The task:
Filter the items, keeping each line that contains the string "vary" with the same capitalization.

★ ★ ★ ★ ★

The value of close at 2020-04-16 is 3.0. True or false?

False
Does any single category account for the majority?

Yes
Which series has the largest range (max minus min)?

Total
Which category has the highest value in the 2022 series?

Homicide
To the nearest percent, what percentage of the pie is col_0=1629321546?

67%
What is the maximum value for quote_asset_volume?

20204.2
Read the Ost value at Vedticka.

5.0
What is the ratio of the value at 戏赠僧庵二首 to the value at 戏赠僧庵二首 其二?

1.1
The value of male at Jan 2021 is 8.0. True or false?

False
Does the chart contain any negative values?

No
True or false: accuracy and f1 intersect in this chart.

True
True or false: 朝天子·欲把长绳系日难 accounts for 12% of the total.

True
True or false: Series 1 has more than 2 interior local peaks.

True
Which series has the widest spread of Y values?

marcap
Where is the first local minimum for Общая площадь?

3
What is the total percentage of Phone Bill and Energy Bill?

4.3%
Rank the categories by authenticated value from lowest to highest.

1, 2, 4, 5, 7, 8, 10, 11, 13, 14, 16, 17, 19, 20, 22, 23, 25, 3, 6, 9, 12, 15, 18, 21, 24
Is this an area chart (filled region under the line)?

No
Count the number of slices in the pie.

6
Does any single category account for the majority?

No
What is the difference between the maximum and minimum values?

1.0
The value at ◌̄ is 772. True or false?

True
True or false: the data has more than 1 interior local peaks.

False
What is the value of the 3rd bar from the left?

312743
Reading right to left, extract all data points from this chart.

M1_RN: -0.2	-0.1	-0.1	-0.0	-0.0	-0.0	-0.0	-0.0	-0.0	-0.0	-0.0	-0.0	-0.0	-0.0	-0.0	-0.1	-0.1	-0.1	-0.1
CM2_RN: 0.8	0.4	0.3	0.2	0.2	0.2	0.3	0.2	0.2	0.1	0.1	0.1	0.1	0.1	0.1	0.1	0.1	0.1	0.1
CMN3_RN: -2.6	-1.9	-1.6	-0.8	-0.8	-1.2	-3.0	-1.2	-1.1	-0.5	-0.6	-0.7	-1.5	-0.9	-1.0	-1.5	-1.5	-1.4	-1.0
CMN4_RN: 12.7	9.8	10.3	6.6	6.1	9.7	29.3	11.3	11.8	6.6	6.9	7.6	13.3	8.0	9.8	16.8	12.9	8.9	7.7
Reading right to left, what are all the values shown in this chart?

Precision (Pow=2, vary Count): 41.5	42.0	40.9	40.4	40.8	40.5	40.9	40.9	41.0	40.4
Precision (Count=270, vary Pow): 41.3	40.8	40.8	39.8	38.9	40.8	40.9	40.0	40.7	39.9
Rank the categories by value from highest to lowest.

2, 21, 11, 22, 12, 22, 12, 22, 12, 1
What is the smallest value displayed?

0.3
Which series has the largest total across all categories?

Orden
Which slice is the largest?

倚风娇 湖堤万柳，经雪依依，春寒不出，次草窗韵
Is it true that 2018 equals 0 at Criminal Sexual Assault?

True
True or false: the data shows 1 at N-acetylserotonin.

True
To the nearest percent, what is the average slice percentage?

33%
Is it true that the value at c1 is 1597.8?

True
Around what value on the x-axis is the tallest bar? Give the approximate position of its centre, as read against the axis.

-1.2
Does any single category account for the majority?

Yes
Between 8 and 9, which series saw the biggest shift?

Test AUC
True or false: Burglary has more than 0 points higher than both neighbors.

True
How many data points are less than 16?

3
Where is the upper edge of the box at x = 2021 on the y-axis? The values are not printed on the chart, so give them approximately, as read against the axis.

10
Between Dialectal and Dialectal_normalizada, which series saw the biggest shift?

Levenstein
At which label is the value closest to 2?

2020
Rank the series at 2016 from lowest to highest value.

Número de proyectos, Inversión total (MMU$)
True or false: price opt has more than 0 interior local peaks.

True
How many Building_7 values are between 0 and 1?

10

★ ★ ★ ★ ★

Result of this task:
Precision (Pow=2, vary Count): 41.5	42.0	40.9	40.4	40.8	40.5	40.9	40.9	41.0	40.4
Precision (Count=270, vary Pow): 41.3	40.8	40.8	39.8	38.9	40.8	40.9	40.0	40.7	39.9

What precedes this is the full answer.